SOURCE RECORDS –
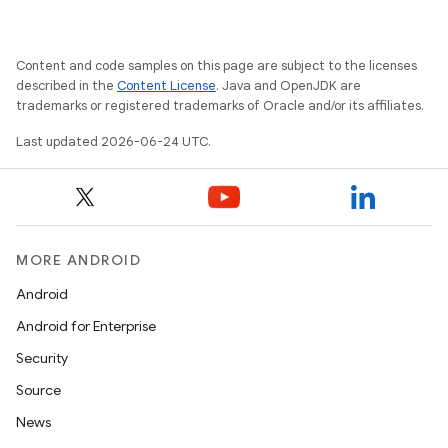
Content and code samples on this page are subject to the licenses
described in the
Content License
. Java and OpenJDK are
ooling
trademarks or registered trademarks of Oracle and/or its affiliates.
Last updated 2026-06-24 UTC.
MORE ANDROID
Android
Android for Enterprise
Security
Source
News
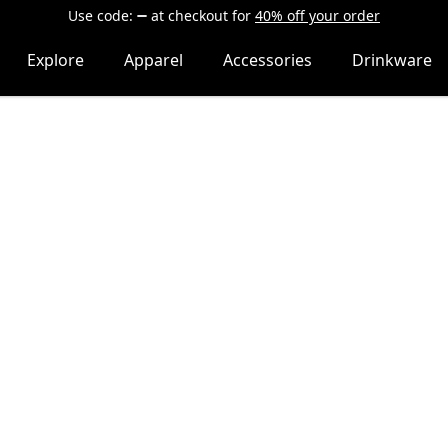
Use code:
at checkout
for
40% off your order
Explore
Apparel
Accessories
Drinkware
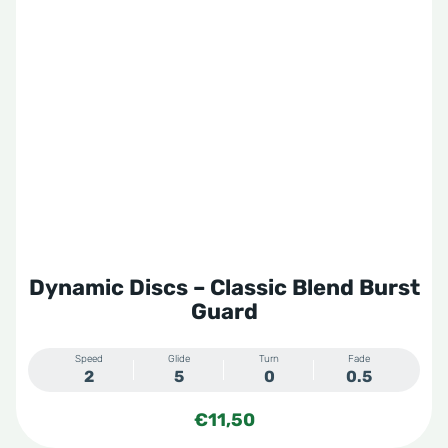
Dynamic Discs – Classic Blend Burst
Guard
Speed
Glide
Turn
Fade
2
5
0
0.5
€
11,50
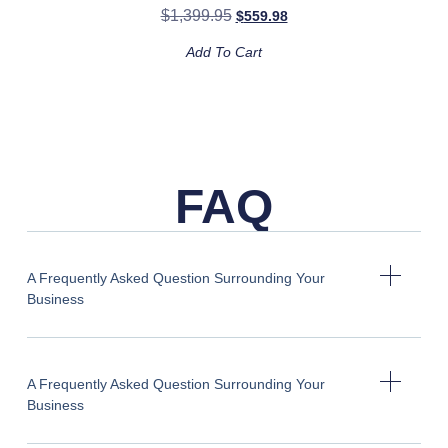
$
1,399.95
$
559.98
Add To Cart
FAQ
A Frequently Asked Question Surrounding Your
Business
A Frequently Asked Question Surrounding Your
Business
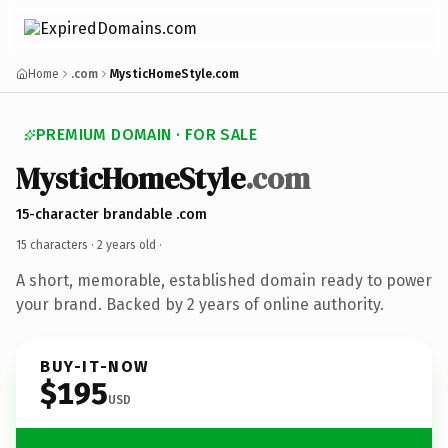
Home
.com
MysticHomeStyle.com
PREMIUM DOMAIN · FOR SALE
MysticHomeStyle
.com
15-character brandable .com
15 characters ·
2 years old
·
A short, memorable, established domain ready to power
your brand. Backed by 2 years of online authority.
BUY-IT-NOW
$195
USD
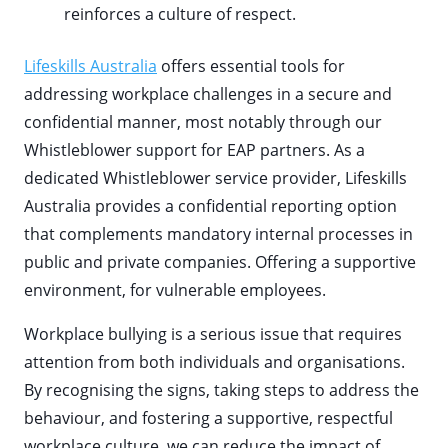
reinforces a culture of respect.
Lifeskills Australia
offers essential tools for
addressing workplace challenges in a secure and
confidential manner, most notably through our
Whistleblower support for EAP partners. As a
dedicated Whistleblower service provider, Lifeskills
Australia provides a confidential reporting option
that complements mandatory internal processes in
public and private companies. Offering a supportive
environment, for vulnerable employees.
Workplace bullying is a serious issue that requires
attention from both individuals and organisations.
By recognising the signs, taking steps to address the
behaviour, and fostering a supportive, respectful
workplace culture, we can reduce the impact of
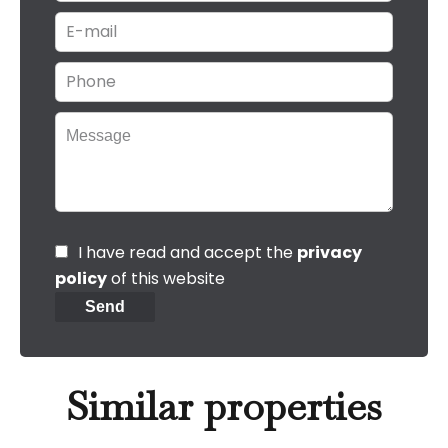
I have read and accept the
privacy
policy
of this website
Send
Similar properties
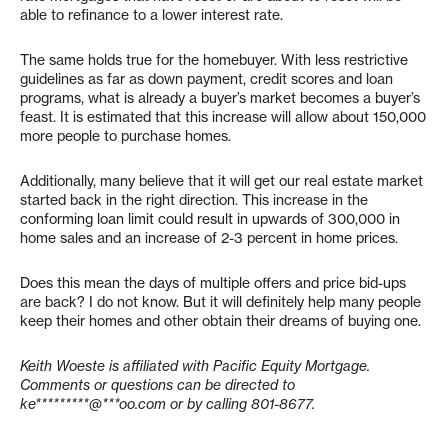
able to refinance to a lower interest rate.
The same holds true for the homebuyer. With less restrictive
guidelines as far as down payment, credit scores and loan
programs, what is already a buyer’s market becomes a buyer’s
feast. It is estimated that this increase will allow about 150,000
more people to purchase homes.
Additionally, many believe that it will get our real estate market
started back in the right direction. This increase in the
conforming loan limit could result in upwards of 300,000 in
home sales and an increase of 2-3 percent in home prices.
Does this mean the days of multiple offers and price bid-ups
are back? I do not know. But it will definitely help many people
keep their homes and other obtain their dreams of buying one.
Keith Woeste is affiliated with Pacific Equity Mortgage.
Comments or questions can be directed to
ke*********@***oo.com
or by calling 801-8677.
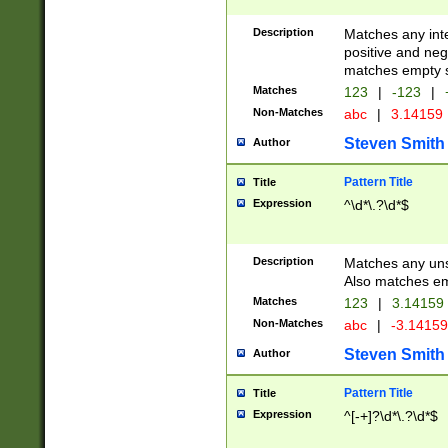
Description
Matches any inte
positive and nega
matches empty s
Matches
123
|
-123
|
Non-Matches
abc
|
3.14159
Steven Smith
Author
Pattern Title
Title
Expression
^\d*\.?\d*$
Description
Matches any uns
Also matches em
Matches
123
|
3.14159
Non-Matches
abc
|
-3.1415
Steven Smith
Author
Pattern Title
Title
Expression
^[-+]?\d*\.?\d*$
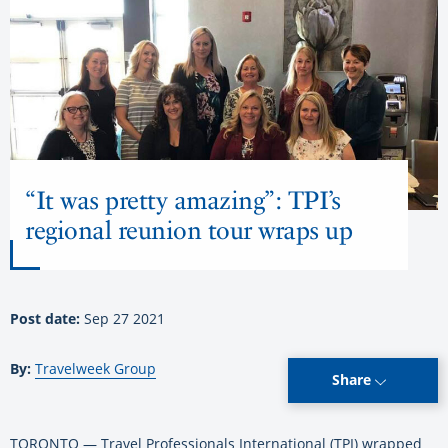
“It was pretty amazing”: TPI’s
regional reunion tour wraps up
Post date:
Sep 27 2021
By:
Travelweek Group
Share
TORONTO — Travel Professionals International (TPI) wrapped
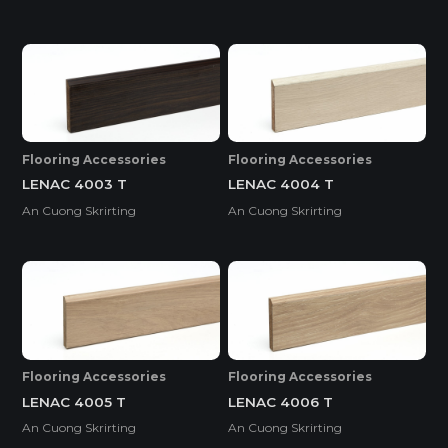
Flooring Accessories
Flooring Accessories
LENAC 4003 T
LENAC 4004 T
An Cuong Skrirting
An Cuong Skrirting
Flooring Accessories
Flooring Accessories
LENAC 4005 T
LENAC 4006 T
An Cuong Skrirting
An Cuong Skrirting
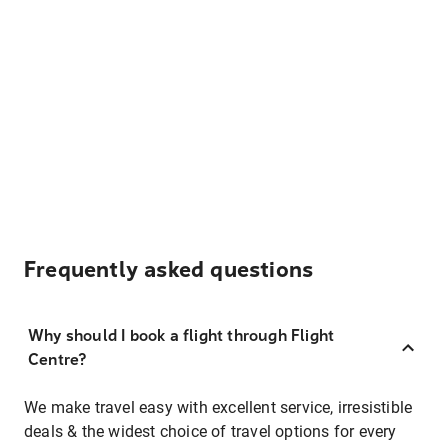
Frequently asked questions
Why should I book a flight through Flight
Centre?
We make travel easy with excellent service, irresistible
deals & the widest choice of travel options for every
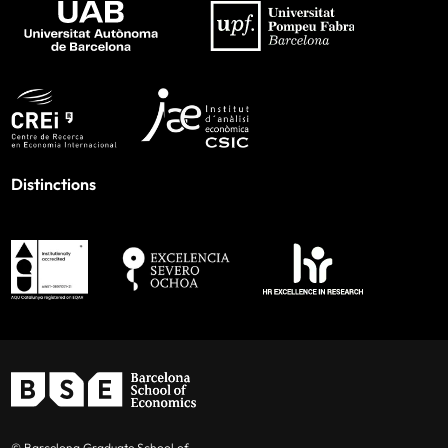
Distinctions
© Barcelona Graduate School of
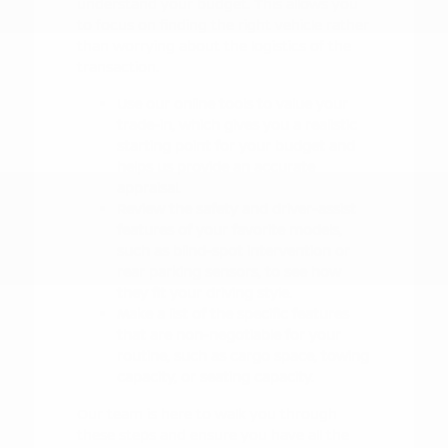
understand your budget. This allows you
to focus on finding the right vehicle rather
than worrying about the logistics of the
transaction.
Use our online tools to value your
trade-in, which gives you a realistic
starting point for your budget and
helps us provide an accurate
appraisal.
Review the safety and driver-assist
features of your favorite models,
such as blind-spot intervention or
rear parking sensors, to see how
they fit your driving style.
Make a list of the specific features
that are non-negotiable for your
routine, such as cargo space, towing
capacity, or seating capacity.
Our team is here to walk you through
these steps and ensure you have all the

TO DO – Quote the text of every item above line for line, with the pictures left out.

TASK SOLUTION –
Content and code samples on this page are subject to the licenses
described in the
Content License
. Java and OpenJDK are
ooling
trademarks or registered trademarks of Oracle and/or its affiliates.
Last updated 2026-06-24 UTC.
MORE ANDROID
Android
Android for Enterprise
Security
Source
News
Use code:
at checkout
for
40% off your order
Explore
Apparel
Accessories
Drinkware
Dynamic Discs – Classic Blend Burst
Guard
Speed
Glide
Turn
Fade
2
5
0
0.5
€
11,50
$
1,399.95
$
559.98
Add To Cart
FAQ
A Frequently Asked Question Surrounding Your
Business
A Frequently Asked Question Surrounding Your
Business
Home
.com
MysticHomeStyle.com
PREMIUM DOMAIN · FOR SALE
MysticHomeStyle
.com
15-character brandable .com
15 characters ·
2 years old
·
A short, memorable, established domain ready to power
your brand. Backed by 2 years of online authority.
BUY-IT-NOW
$195
USD
reinforces a culture of respect.
Lifeskills Australia
offers essential tools for
addressing workplace challenges in a secure and
confidential manner, most notably through our
Whistleblower support for EAP partners. As a
dedicated Whistleblower service provider, Lifeskills
Australia provides a confidential reporting option
that complements mandatory internal processes in
public and private companies. Offering a supportive
environment, for vulnerable employees.
Workplace bullying is a serious issue that requires
attention from both individuals and organisations.
By recognising the signs, taking steps to address the
behaviour, and fostering a supportive, respectful
workplace culture, we can reduce the impact of
I have read and accept the
privacy
policy
of this website
Send
Similar properties
able to refinance to a lower interest rate.
The same holds true for the homebuyer. With less restrictive
guidelines as far as down payment, credit scores and loan
programs, what is already a buyer’s market becomes a buyer’s
feast. It is estimated that this increase will allow about 150,000
more people to purchase homes.
Additionally, many believe that it will get our real estate market
started back in the right direction. This increase in the
conforming loan limit could result in upwards of 300,000 in
home sales and an increase of 2-3 percent in home prices.
Does this mean the days of multiple offers and price bid-ups
are back? I do not know. But it will definitely help many people
keep their homes and other obtain their dreams of buying one.
Keith Woeste is affiliated with Pacific Equity Mortgage.
Comments or questions can be directed to
ke*********@***oo.com
or by calling 801-8677.
Description
Matches any inte
positive and nega
matches empty s
Matches
123
|
-123
|
Non-Matches
abc
|
3.14159
Steven Smith
Author
Pattern Title
Title
Expression
^\d*\.?\d*$
Description
Matches any uns
Also matches em
Matches
123
|
3.14159
Non-Matches
abc
|
-3.1415
Steven Smith
Author
Pattern Title
Title
Expression
^[-+]?\d*\.?\d*$
“It was pretty amazing”: TPI’s
regional reunion tour wraps up
Post date:
Sep 27 2021
By:
Travelweek Group
Share
TORONTO — Travel Professionals International (TPI) wrapped
Flooring Accessories
Flooring Accessories
LENAC 4003 T
LENAC 4004 T
An Cuong Skrirting
An Cuong Skrirting
Flooring Accessories
Flooring Accessories
LENAC 4005 T
LENAC 4006 T
An Cuong Skrirting
An Cuong Skrirting
Frequently asked questions
Why should I book a flight through Flight
Centre?
We make travel easy with excellent service, irresistible
deals & the widest choice of travel options for every
Distinctions
© Barcelona Graduate School of
understand your budget. This allows you
to focus on finding the right vehicle rather
than worrying about the logistics of the
transaction.
Use our online tools to value your
trade-in, which gives you a realistic
starting point for your budget and
helps us provide an accurate
appraisal.
Review the safety and driver-assist
features of your favorite models,
such as blind-spot intervention or
rear parking sensors, to see how
they fit your driving style.
Make a list of the specific features
that are non-negotiable for your
routine, such as cargo space, towing
capacity, or seating capacity.
Our team is here to walk you through
these steps and ensure you have all the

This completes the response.